DATA TO EXAMINE:
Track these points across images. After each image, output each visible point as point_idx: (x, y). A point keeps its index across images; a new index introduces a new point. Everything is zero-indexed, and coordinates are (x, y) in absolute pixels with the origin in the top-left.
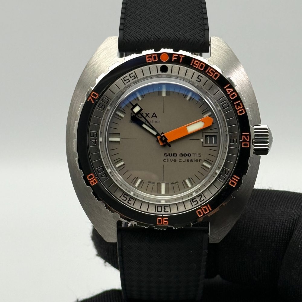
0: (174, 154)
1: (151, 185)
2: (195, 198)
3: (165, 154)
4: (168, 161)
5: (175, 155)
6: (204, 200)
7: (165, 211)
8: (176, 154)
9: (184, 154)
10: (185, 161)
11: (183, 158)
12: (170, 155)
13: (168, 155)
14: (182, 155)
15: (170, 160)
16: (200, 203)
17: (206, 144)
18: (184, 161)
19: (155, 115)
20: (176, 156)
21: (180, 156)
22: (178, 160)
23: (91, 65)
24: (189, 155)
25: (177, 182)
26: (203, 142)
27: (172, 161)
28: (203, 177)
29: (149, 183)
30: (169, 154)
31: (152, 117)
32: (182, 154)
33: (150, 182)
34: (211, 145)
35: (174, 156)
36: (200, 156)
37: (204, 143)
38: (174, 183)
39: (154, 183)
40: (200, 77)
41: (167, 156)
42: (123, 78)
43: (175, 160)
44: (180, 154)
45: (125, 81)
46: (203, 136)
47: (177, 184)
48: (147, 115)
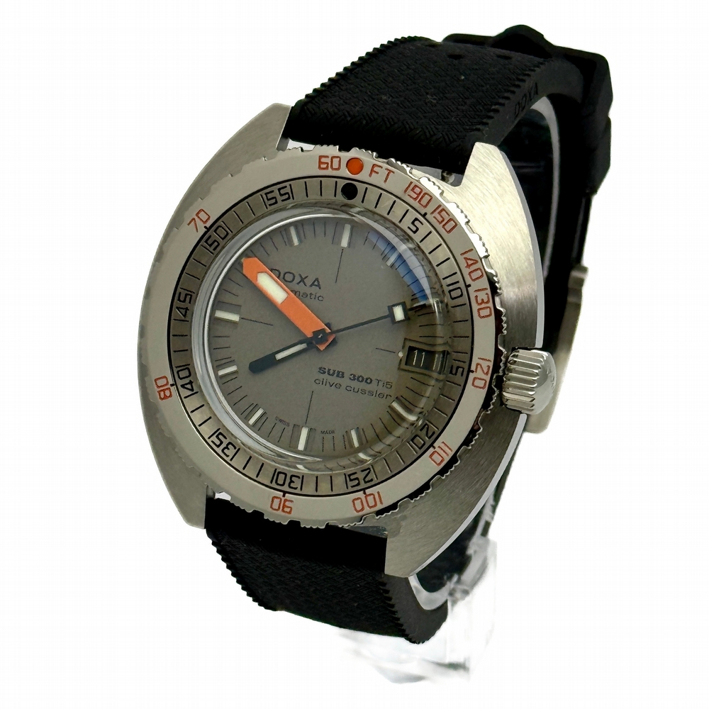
0: (339, 372)
1: (280, 427)
2: (356, 473)
3: (320, 368)
4: (324, 383)
5: (341, 375)
6: (372, 480)
7: (292, 485)
8: (343, 373)
9: (359, 377)
10: (358, 392)
11: (355, 384)
12: (331, 372)
13: (326, 370)
14: (354, 378)
15: (328, 384)
16: (363, 485)
17: (406, 364)
18: (356, 390)
20: (343, 377)
21: (350, 379)
22: (344, 386)
24: (369, 381)
25: (333, 432)
26: (401, 360)
27: (331, 386)
29: (277, 422)
30: (329, 370)
31: (311, 286)
32: (354, 376)
33: (281, 421)
34: (417, 370)
35: (338, 376)
36: (389, 386)
37: (404, 362)
38: (327, 433)
39: (288, 425)
40: (416, 223)
41: (324, 373)
42: (266, 194)
43: (338, 386)
44: (351, 375)
45: (268, 200)
46: (403, 347)
47: (332, 435)
48: (302, 280)
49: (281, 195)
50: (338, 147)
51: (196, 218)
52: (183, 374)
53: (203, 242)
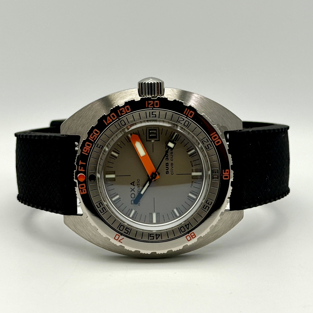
0: (166, 166)
2: (205, 147)
3: (167, 174)
4: (172, 170)
6: (207, 139)
7: (217, 172)
8: (166, 163)
9: (167, 157)
10: (172, 155)
11: (170, 157)
12: (167, 168)
13: (167, 171)
16: (210, 142)
19: (132, 183)
20: (168, 163)
21: (168, 160)
22: (172, 162)
23: (90, 238)
25: (191, 162)
26: (155, 141)
27: (173, 167)
28: (186, 139)
29: (193, 186)
30: (166, 170)
31: (134, 186)
34: (158, 133)
35: (168, 166)
37: (156, 139)
38: (192, 164)
39: (193, 182)
41: (168, 171)
42: (101, 213)
43: (172, 164)
44: (166, 160)
45: (104, 211)
46: (150, 141)
47: (192, 162)
48: (133, 190)
49: (100, 206)
50: (75, 188)
51: (118, 240)
52: (183, 230)
53: (127, 235)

DIRECTIONS: From the material above, copy everything exactly but the pictures.

RESPONSE TO THIS EXERCISE:
Track these points across images. After each image, output each visible point as point_idx: (x, y). A point keeps its index across images; a new index introduces a new point. Everything is zero-indexed, and coordinates are (x, y) in absolute pixels with the origin in the top-left.
0: (174, 154)
1: (151, 185)
2: (195, 198)
3: (165, 154)
4: (168, 161)
5: (175, 155)
6: (204, 200)
7: (165, 211)
8: (176, 154)
9: (184, 154)
10: (185, 161)
11: (183, 158)
12: (170, 155)
13: (168, 155)
14: (182, 155)
15: (170, 160)
16: (200, 203)
17: (206, 144)
18: (184, 161)
19: (155, 115)
20: (176, 156)
21: (180, 156)
22: (178, 160)
23: (91, 65)
24: (189, 155)
25: (177, 182)
26: (203, 142)
27: (172, 161)
28: (203, 177)
29: (149, 183)
30: (169, 154)
31: (152, 117)
32: (182, 154)
33: (150, 182)
34: (211, 145)
35: (174, 156)
36: (200, 156)
37: (204, 143)
38: (174, 183)
39: (154, 183)
40: (200, 77)
41: (167, 156)
42: (123, 78)
43: (175, 160)
44: (180, 154)
45: (125, 81)
46: (203, 136)
47: (177, 184)
48: (147, 115)
0: (339, 372)
1: (280, 427)
2: (356, 473)
3: (320, 368)
4: (324, 383)
5: (341, 375)
6: (372, 480)
7: (292, 485)
8: (343, 373)
9: (359, 377)
10: (358, 392)
11: (355, 384)
12: (331, 372)
13: (326, 370)
14: (354, 378)
15: (328, 384)
16: (363, 485)
17: (406, 364)
18: (356, 390)
20: (343, 377)
21: (350, 379)
22: (344, 386)
24: (369, 381)
25: (333, 432)
26: (401, 360)
27: (331, 386)
29: (277, 422)
30: (329, 370)
31: (311, 286)
32: (354, 376)
33: (281, 421)
34: (417, 370)
35: (338, 376)
36: (389, 386)
37: (404, 362)
38: (327, 433)
39: (288, 425)
40: (416, 223)
41: (324, 373)
42: (266, 194)
43: (338, 386)
44: (351, 375)
45: (268, 200)
46: (403, 347)
47: (332, 435)
48: (302, 280)
49: (281, 195)
50: (338, 147)
51: (196, 218)
52: (183, 374)
53: (203, 242)
0: (166, 166)
2: (205, 147)
3: (167, 174)
4: (172, 170)
6: (207, 139)
7: (217, 172)
8: (166, 163)
9: (167, 157)
10: (172, 155)
11: (170, 157)
12: (167, 168)
13: (167, 171)
16: (210, 142)
19: (132, 183)
20: (168, 163)
21: (168, 160)
22: (172, 162)
23: (90, 238)
25: (191, 162)
26: (155, 141)
27: (173, 167)
28: (186, 139)
29: (193, 186)
30: (166, 170)
31: (134, 186)
34: (158, 133)
35: (168, 166)
37: (156, 139)
38: (192, 164)
39: (193, 182)
41: (168, 171)
42: (101, 213)
43: (172, 164)
44: (166, 160)
45: (104, 211)
46: (150, 141)
47: (192, 162)
48: (133, 190)
49: (100, 206)
50: (75, 188)
51: (118, 240)
52: (183, 230)
53: (127, 235)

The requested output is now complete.